Машина тронулась. Мы молчали. О’Нил нагнулся к шоферу и сказал:

– На Пятой авеню сверните направо.

Тот недовольно передернул плечами, но промолчал и, когда мы выехали на Пятую авеню, свернул вправо.

– Ладно, – сказал я, – как вам будет угодно. Но я думал сэкономить, время и поехать прямо к Ниро Вульфу. Он проявляет большой интерес к этому чемоданчику. Конечно, спорить в такси не стоит, тем более мы не приглянулись шоферу.

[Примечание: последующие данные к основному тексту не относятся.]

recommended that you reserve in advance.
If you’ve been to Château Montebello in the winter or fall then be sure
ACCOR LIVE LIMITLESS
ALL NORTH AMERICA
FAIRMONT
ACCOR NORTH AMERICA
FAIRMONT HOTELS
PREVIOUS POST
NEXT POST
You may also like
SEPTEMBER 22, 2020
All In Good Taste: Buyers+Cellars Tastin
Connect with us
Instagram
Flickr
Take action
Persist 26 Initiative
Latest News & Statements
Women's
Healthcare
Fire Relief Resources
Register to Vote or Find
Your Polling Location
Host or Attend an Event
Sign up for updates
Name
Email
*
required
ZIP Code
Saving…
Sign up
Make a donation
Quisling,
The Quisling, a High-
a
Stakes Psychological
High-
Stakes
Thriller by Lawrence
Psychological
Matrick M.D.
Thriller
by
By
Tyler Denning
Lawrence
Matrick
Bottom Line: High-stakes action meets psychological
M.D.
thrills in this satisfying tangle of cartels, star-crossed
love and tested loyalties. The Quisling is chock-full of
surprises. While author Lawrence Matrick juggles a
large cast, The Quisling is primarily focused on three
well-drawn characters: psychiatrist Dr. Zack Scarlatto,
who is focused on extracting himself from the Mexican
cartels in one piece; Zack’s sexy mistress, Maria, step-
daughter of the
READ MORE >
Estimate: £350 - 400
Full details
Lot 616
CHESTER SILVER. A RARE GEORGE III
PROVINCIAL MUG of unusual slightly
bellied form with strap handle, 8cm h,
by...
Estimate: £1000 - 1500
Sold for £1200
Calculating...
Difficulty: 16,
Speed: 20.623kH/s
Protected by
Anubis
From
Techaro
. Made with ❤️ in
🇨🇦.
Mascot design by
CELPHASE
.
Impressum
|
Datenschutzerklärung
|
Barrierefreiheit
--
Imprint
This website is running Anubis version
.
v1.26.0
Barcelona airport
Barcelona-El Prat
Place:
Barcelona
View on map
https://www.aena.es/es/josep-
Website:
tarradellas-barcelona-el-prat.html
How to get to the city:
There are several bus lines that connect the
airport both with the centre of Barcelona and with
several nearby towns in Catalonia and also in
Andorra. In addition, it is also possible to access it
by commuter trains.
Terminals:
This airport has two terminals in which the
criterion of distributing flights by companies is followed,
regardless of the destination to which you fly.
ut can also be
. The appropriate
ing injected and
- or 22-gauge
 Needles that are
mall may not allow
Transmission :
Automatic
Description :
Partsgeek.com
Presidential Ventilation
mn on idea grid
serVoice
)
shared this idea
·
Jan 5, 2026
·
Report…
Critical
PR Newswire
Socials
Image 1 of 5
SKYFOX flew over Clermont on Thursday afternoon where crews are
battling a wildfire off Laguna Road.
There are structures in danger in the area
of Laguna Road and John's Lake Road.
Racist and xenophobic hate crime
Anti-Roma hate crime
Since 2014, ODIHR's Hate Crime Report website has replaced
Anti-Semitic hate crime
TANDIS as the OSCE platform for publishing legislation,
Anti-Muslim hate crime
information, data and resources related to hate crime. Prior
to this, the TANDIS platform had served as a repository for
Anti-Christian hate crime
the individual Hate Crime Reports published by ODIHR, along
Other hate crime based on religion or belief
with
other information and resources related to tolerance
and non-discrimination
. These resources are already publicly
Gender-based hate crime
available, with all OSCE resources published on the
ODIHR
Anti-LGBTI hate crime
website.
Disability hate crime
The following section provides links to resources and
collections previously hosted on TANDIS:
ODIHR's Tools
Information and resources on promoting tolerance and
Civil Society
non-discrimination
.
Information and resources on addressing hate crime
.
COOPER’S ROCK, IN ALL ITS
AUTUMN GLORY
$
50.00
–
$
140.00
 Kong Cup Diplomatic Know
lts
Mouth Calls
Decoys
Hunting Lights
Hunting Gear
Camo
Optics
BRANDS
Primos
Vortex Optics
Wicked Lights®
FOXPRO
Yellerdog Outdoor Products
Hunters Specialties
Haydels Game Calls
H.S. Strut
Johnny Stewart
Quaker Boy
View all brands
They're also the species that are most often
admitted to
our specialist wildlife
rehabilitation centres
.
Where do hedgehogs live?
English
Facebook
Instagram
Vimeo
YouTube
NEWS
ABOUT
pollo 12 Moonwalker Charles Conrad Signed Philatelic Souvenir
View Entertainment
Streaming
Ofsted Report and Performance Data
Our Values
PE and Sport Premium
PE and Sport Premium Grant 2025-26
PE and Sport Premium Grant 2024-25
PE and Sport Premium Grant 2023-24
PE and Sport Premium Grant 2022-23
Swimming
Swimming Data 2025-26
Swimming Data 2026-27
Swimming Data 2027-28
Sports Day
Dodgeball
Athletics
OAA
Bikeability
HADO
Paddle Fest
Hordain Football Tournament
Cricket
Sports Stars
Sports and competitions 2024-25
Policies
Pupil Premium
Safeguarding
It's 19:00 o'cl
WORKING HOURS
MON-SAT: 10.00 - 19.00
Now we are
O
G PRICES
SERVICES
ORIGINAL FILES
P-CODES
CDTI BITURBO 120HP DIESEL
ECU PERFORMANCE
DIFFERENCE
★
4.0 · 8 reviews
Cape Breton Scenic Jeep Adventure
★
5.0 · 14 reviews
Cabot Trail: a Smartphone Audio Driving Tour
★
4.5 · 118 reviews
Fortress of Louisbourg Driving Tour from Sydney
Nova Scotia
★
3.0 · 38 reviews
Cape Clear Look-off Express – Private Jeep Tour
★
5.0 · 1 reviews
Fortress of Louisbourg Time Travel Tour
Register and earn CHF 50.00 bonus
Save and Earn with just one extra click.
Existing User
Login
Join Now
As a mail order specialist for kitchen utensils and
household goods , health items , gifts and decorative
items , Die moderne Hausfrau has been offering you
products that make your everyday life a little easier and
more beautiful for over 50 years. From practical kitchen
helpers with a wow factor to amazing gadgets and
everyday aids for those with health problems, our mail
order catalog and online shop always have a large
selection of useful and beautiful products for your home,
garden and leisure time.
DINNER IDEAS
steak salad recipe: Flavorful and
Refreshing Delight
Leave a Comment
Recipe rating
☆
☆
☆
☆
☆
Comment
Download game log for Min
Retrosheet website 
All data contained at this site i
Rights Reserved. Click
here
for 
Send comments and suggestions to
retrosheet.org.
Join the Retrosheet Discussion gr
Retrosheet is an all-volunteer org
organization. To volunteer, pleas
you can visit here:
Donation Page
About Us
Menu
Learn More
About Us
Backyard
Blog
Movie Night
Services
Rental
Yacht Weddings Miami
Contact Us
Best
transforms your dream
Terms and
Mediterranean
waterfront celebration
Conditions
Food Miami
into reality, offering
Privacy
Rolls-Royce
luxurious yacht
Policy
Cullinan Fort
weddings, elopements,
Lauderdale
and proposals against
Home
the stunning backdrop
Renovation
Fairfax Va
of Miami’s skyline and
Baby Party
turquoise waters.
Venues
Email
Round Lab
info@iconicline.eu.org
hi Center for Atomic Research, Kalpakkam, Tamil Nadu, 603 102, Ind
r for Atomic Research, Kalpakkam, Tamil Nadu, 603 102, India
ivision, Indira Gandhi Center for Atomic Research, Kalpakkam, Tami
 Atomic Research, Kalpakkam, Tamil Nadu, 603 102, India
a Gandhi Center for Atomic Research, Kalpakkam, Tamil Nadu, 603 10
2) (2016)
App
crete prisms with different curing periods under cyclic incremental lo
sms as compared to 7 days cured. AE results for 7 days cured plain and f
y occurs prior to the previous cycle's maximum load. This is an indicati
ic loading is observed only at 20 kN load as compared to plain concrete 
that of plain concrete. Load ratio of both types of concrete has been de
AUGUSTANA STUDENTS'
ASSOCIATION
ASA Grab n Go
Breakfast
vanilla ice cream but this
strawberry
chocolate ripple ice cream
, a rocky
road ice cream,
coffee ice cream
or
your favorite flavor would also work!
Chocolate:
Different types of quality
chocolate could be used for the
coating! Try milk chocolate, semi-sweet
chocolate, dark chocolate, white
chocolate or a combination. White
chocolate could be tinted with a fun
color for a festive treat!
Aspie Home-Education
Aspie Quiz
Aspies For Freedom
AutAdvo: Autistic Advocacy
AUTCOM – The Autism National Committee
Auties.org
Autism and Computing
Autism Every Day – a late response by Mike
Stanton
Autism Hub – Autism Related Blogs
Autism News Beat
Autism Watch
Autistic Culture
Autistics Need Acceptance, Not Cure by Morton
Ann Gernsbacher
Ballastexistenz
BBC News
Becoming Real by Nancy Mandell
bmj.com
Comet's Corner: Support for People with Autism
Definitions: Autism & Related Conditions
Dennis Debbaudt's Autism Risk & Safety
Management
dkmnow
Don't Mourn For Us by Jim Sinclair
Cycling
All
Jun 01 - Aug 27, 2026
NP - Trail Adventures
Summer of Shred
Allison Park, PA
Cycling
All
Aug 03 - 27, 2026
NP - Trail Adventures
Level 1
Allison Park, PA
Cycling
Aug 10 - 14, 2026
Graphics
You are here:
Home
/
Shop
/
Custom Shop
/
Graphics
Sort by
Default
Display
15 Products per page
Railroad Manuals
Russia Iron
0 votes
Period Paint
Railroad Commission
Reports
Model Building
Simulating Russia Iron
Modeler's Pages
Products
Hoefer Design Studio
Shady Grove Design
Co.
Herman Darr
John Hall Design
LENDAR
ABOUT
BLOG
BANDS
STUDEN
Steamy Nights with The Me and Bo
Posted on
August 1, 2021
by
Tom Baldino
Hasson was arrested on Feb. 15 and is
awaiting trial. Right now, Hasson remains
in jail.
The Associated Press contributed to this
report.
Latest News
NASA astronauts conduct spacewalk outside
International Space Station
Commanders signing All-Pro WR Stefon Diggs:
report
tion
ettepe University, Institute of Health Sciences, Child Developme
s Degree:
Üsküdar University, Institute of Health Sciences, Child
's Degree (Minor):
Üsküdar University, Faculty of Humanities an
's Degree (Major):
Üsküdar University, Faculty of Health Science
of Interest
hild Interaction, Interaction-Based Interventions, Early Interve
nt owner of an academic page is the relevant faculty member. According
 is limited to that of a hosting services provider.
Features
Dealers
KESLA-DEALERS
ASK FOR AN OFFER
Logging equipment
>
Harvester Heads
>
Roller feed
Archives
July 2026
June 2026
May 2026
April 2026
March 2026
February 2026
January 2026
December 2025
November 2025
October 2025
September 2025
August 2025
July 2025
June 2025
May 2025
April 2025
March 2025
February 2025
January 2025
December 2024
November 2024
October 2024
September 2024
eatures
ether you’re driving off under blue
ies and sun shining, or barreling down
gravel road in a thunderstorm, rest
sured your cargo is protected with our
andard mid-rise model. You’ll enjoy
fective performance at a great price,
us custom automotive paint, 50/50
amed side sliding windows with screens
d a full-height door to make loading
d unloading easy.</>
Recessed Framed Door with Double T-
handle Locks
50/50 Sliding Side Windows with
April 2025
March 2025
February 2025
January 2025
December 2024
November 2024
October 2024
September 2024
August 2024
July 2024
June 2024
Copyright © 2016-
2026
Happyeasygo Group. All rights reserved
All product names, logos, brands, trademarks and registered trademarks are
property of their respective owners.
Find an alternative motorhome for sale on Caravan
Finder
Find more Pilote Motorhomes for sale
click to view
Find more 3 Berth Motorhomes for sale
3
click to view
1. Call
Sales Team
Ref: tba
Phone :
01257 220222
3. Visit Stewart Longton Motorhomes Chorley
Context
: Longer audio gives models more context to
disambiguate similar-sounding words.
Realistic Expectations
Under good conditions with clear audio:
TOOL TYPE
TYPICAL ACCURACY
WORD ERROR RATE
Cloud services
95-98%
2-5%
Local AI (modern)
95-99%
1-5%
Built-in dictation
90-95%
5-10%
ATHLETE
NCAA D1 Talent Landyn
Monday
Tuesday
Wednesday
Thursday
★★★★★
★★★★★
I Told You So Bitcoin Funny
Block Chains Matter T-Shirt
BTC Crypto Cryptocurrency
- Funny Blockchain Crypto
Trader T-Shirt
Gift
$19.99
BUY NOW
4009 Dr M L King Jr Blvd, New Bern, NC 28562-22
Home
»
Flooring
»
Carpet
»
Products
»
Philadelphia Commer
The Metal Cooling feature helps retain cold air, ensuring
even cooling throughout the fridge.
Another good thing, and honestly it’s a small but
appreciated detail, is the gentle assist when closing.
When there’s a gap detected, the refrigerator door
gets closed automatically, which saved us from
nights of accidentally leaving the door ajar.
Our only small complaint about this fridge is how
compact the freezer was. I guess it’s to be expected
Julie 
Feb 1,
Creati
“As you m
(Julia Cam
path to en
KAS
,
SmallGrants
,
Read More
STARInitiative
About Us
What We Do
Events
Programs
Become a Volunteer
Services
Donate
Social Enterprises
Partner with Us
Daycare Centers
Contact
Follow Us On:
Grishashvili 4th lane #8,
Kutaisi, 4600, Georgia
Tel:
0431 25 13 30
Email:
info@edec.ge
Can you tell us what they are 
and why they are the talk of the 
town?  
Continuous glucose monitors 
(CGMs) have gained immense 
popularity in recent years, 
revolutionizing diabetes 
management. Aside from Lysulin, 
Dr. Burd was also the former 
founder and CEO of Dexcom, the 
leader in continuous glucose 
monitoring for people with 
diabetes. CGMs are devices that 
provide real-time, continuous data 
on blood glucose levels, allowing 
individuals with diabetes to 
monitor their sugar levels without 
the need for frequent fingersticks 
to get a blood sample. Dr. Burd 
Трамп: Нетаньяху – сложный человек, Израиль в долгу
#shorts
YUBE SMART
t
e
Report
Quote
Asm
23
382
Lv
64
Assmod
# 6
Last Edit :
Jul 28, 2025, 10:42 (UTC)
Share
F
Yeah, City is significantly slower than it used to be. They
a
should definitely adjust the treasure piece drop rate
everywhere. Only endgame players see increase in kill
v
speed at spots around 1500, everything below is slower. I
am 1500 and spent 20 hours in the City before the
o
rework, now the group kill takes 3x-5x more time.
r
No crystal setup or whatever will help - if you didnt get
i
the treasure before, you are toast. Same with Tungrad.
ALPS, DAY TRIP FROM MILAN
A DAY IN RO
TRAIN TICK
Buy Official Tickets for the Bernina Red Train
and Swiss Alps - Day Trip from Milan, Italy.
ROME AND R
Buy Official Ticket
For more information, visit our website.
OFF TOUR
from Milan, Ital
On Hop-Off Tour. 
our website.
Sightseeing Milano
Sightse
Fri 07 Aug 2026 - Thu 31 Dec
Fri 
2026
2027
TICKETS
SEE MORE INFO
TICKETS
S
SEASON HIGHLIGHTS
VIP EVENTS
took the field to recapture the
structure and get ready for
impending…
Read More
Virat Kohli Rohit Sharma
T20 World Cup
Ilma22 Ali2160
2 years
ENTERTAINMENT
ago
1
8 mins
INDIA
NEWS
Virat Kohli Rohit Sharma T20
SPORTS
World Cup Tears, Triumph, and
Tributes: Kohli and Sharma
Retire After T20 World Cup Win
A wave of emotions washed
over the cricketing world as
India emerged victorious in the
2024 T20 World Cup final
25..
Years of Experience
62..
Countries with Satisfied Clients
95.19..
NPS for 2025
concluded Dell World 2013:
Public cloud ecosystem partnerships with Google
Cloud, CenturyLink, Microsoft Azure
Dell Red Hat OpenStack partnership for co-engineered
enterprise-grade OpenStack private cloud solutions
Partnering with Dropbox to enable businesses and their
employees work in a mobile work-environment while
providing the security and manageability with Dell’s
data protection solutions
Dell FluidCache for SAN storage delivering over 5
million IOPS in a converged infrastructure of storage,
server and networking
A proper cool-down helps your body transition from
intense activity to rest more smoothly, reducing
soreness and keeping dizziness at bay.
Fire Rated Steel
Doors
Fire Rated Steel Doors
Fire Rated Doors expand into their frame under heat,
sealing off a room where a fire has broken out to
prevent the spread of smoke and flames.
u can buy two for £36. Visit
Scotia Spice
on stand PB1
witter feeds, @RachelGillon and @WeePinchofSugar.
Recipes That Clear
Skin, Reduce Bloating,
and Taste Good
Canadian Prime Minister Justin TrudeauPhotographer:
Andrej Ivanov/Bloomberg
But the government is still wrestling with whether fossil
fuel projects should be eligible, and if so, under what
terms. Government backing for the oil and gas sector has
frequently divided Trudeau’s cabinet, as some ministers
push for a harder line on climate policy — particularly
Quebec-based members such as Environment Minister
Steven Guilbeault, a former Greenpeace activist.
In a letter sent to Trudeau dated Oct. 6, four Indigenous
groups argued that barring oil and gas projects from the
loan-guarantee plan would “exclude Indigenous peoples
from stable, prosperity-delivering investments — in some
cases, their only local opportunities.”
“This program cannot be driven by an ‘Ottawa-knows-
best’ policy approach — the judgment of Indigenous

О’Нил снова наклонился и дал водителю свой домашний адрес. Поразмыслив в течение трех кварталов, я решил голосовать против. Из оружия при мне был только перочинный ножик. Наблюдая за домом О’Нила с восьми утра, я догадался, что у него не собирается заседание исполнительного комитета Национальной ассоциации промышленников, но если они там, и особенно если там генерал Эрскин, то от меня потребуются слишком большие усилия, чтобы уйти оттуда с чемоданчиком. Поэтому, понизив голос, я обратился к О’Нилу:

– Если шофер сознательный гражданин и из нашего разговора поймет, что тут дело связано с убийством, он остановится возле первого же полисмена. Может быть, вы этого хотите – вмешательства полиции? Тогда вам будет полезно узнать, что идея отправиться к вам домой мне не по душе, поэтому, если вы будете настаивать, мне придется показать привратнику свое удостоверение и попросить его позвонить в девятнадцатый полицейский участок на Сто тридцать пятой улице. Представляете, как переполошится ваш дом? Так почему бы нам не посидеть на скамеечке в парке? Погреемся на солнышке и обговорим все без свидетелей. Я понимаю, что выражает ваш взгляд, но учтите: я на двадцать лет моложе вас и каждое утро делаю зарядку.

Он насупился и буркнул шоферу:

– Остановитесь.

Хотя я сомневался, что у него было оружие, но, не желая, чтобы он шарил по карманам, сам рассчитался за такси. Когда машина отъехала, мы перешли через дорогу в Центральный парк и уселись на скамье. Левой рукой он поддерживал под пальто чемоданчик.

– Если вы позволите осмотреть мне его снаружи и внутри, это упростит дело, – сказал я.

– Послушайте, Гудвин, – он тщательно подбирал слова. – Я не буду высказывать негодование по поводу того, что вы следили за мной, и все такое прочее. Я только хочу объяснить вам, как чемоданчик – совершенно законным путем, учтите, – оказался у меня. Я не имею ни малейшего представления, что там находится, однако…

– Давайте посмотрим, – перебил я.

– Нет! – категорически отрезал он. – Насколько вам известно, чемоданчик принадлежит мне…

– Вот как?!

– Именно так. И я вправе осмотреть его сам, без посторонних. Я говорю не о юридическом, а о моральном праве. Вы предложили обратиться в полицию, с точки зрения закона правда, возможно, на вашей стороне. Но ведь вы сами предложили отправиться к Ниро Вульфу? Вы считаете, что полиция отнесется к этому благосклонно?

– Зато благосклонно отнесется Вульф.